Risk Taking And Success…
On Saturday 16th September, the fight we had all been waiting for finally arrived. Since last Septembers controversial decision which awarded Canelo Alvarez a draw(a fight I had Golovkin clearly winning) we had all been waiting for this moment. We had already been deprived of the rematch just months earlier after Canelo failed a drugs test, testing positive for the asthmatic drug clenbuterol, which only added further hype for the sequel.
So what does this have to do with risk taking? No it doesn’t mean risk taking illegal substances and you will be rewarded for it…
After the first fight, Canelo was flamed by several corners, most noticeably his opposite corner, Gennady Golovkin and Abel Sanchez, for running throughout the fight. The Mexican style they claimed, was to stand and fight, bring entertainment to the fans but Canelo Alvarez, the Mexican fighter did not fight, he ran the whole night, scared and concerned over Triple G’s knockout power. Abel Sanchez, the trainer for Golovkin claimed it wasn’t the Mexican Canelo Alvarez who fought ‘Mexican Style’, but his own fighter, the man from Kazakhstan Gennady Golovkin.
With this ensued a general tit for tat and name calling with the odd challenge thrown in for good measure. They dared Canelo to stand his ground in the return match. They dared Canelo not to run, to fight like a real Mexican. If he did, the end result would be a knockout victory for Golovkin….
Canelo, who had been ostracised for failing the drugs test, would have to pull something pretty special out of the hat if he was to win this one. Cheating in boxing will never be taken lightly – perhaps it was by the boards who gave Canelo a pathetic six month ban, signalling that Canelo really was the new golden boy of boxing and that they couldn’t go without the millions Canelo brings in. The fans were less sympathetic with many calling for at least a 2 year ban, some even calling for a life ban. You cheat in another sport, you might run faster or run longer, but if you cheat in boxing you could potentially kill or seriously damage your opponent.
So when Canelo walked to the centre of the ring last Saturday night, the whole of the boxing world had their eyes fixed on his every move. They wanted to see if his old stamina problems would resurface, they wanted to see if he could handle Golovkins power. They wanted to see if he would wilt as the fight wore on…what they saw was Canelo gambling, taking the risks..

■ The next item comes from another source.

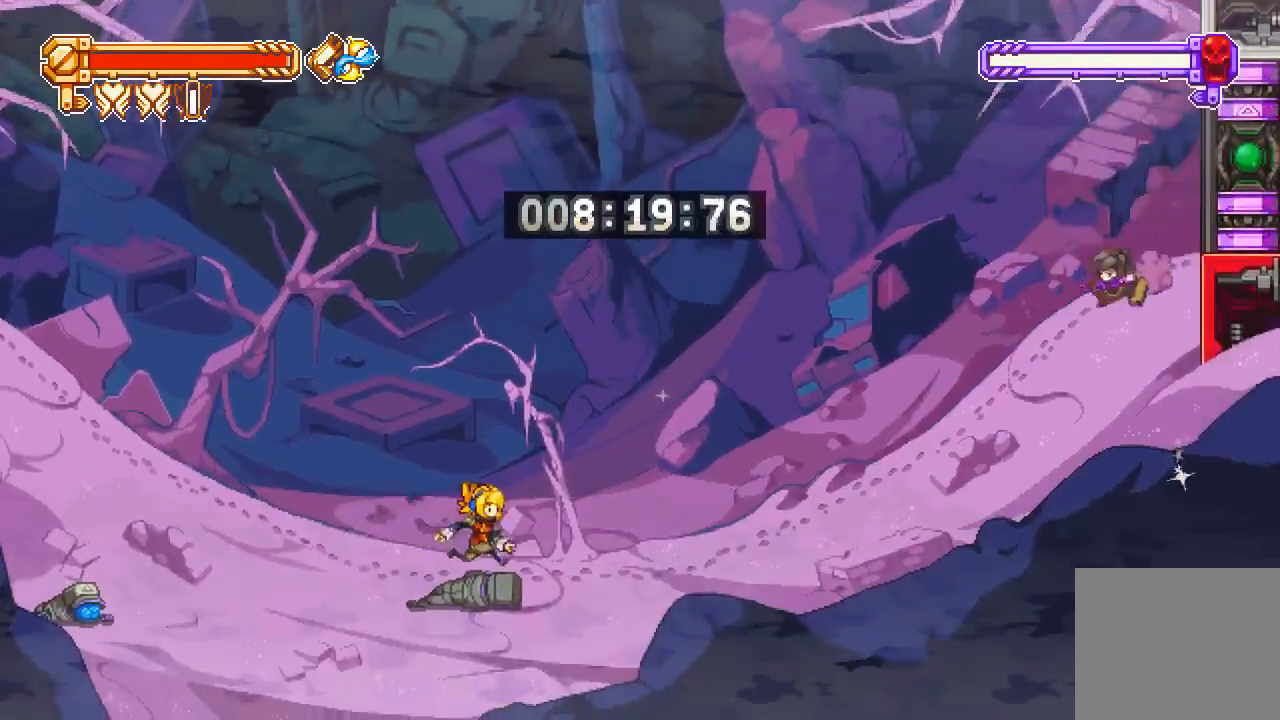
{"dt_ms": 500, "buttons": [], "left_stick": "center", "right_stick": "center", "events": [[117, "DPAD_RIGHT", "up"]]}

Canelo fought toe to toe with the most dangerous puncher in the division and one of the most dangerous punchers in the world. Not only did Canelo handle Golovkins power, he was standing the middle and returning everything Golovkin threw at him with just as much venom. Golovkin was noticeably surprised, still he kept plundering and still Canelo kept coming forward. The hunter had become the hunted as Canelo stalked Golovkin for the duration of the fight.

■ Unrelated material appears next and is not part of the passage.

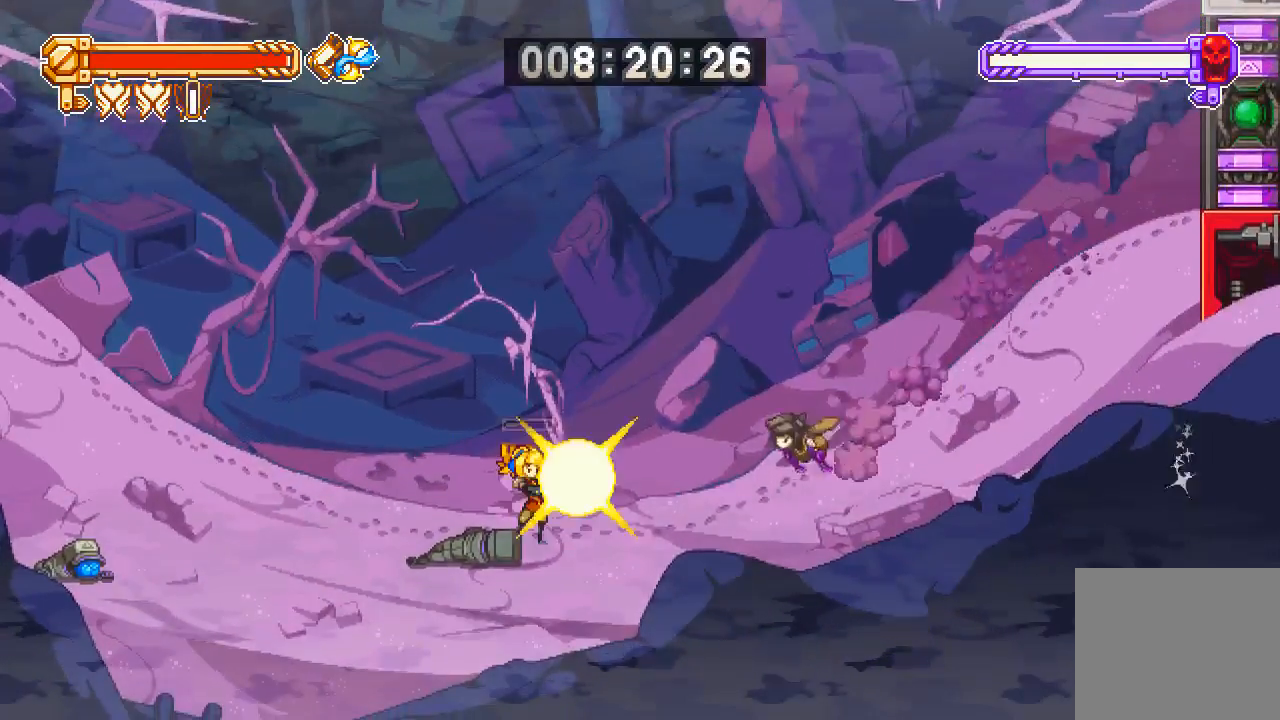
{"dt_ms": 500, "buttons": ["CROSS"], "left_stick": "center", "right_stick": "center", "events": [[17, "SQUARE", "down"], [183, "SQUARE", "up"], [283, "SQUARE", "down"], [350, "CROSS", "down"], [383, "SQUARE", "up"]]}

At the end of 12 rounds, the scorecards were announced and Canelo had won by the slimmest of margins, stealing a majority decision – the risk had paid off, Canelo was now the new middleweight champion of the world.
RISK TAKING FOR SUCCESS
Canelo’s strategy was risky, but he displayed that risk taking for success is an essential part of growing and moving forward with your life. Canelo was the ‘smaller’ man, coming up from the light middleweight division to challenge the champion, Gennady Golovkin. Yet in two fights he drew the once and then answered all questions to claim victory in the rematch.
Just like life, if you want something you’ve never had, you have to be willing to do something you never have. If you keep doing the same things well then you will keep staying in the same place. The greatest champions aren’t always those who sit on their throne once they have become King, they are the Kings who stand up from their thrones and go to conquer other lands – they are the boxers who aren’t content with becoming champion in their weight class, they move up to another weight class and attempt to dominate men bigger than themselves. They are the heavyweights who accept all comers and beat everyone who wants to take what they have, they don’t run from challenges, they don’t hide from fighting, they step up and take the risk of beating the up and coming fighters, the undefeated boxers, the men people say they won’t have a chance against.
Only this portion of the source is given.